A kind of method and its device of gathered data distribution
Technical field
The present invention relates to Computer Applied Technology field, more particularly to a kind of method of gathered data distribution and its dress Put.
Background technology
At present, with the development of Internet technology and the growth of network magnanimity information, the acquisition to information turns into sorting A kind of increasing demand.It after magnanimity information and data acquisition, will be sorted and secondary operation, realized by crawler technology Gathered data is worth and interests bigizationner, more specialized purpose.
Reptile, gatherer process is completed jointly from thread Anywhere to hundreds of by one, wherein each line Journey can be shown on flow iterative cycles, the thread in reptile module operates in different nodes under distributed system environment In different processes.In distribution crawls, a main frame divider is used(host splitter)By by filtering detection URL is assigned to different acquisition nodes up, also just says, the host object to be gathered can be assigned to different nodes and be adopted Collection.The output result of main frame divider can be input in the repetition URL detection modules of each acquisition node of distributed system.
The present invention proposes a kind of method and its device of gathered data distribution, captures the high-quality number on internet as far as possible According to, while scheduling, ageing is resolved, each side problem is stored, data will be collected, is obtained rapidly by analysis mining a large amount of Target customer and expert data, while produce potential customer list, product information interested provided for purchaser, to big The collection, analysis and depth for measuring data are excavated, and huge business opportunity is provided for purchaser.
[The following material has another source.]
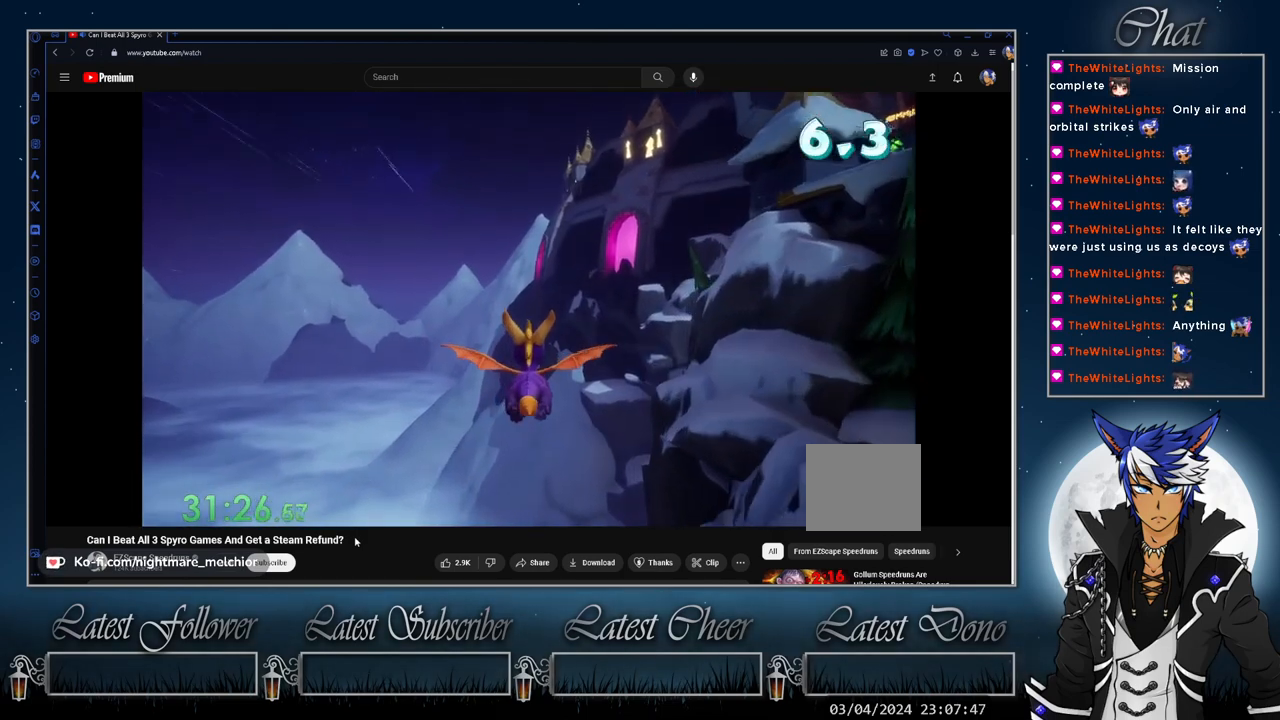
{"buttons": ["DPAD_DOWN"], "left_stick": "up", "right_stick": "center", "events": [[67, "left_stick", "up"], [400, "DPAD_DOWN", "down"]]}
The content of the invention
In view of this, it is a primary object of the present invention to provide a kind of method and its device of gathered data distribution, cause Power will gather information electric business in guiding enterprise, there is provided the low product of valency of fine quality, save production cost so that product trading is more It is efficiently convenient, meanwhile, concentration shows quality product, increases popularity of enterprise, and more order chances are obtained for supplier.
To reach above-mentioned purpose, the technical proposal of the invention is realized in this way:
A kind of gathered data dispensing device, including:
Data collection data collection module, it is main to include wanting to buy information, information provision, recovery client, top four category informations of information;
Data acquisition module, acquisition tasks are built by crawler technology, to data analysis management, realized to waste and old industry data essence The crawl of parasexuality, and data classification is carried out according to certain rule and screening criteria, form a process of database file;
Data distribution module, by judging the classification of data message, if text message, then waste and old information processing is carried out, such as Fruit is user data, also further to determine whether member by crm system.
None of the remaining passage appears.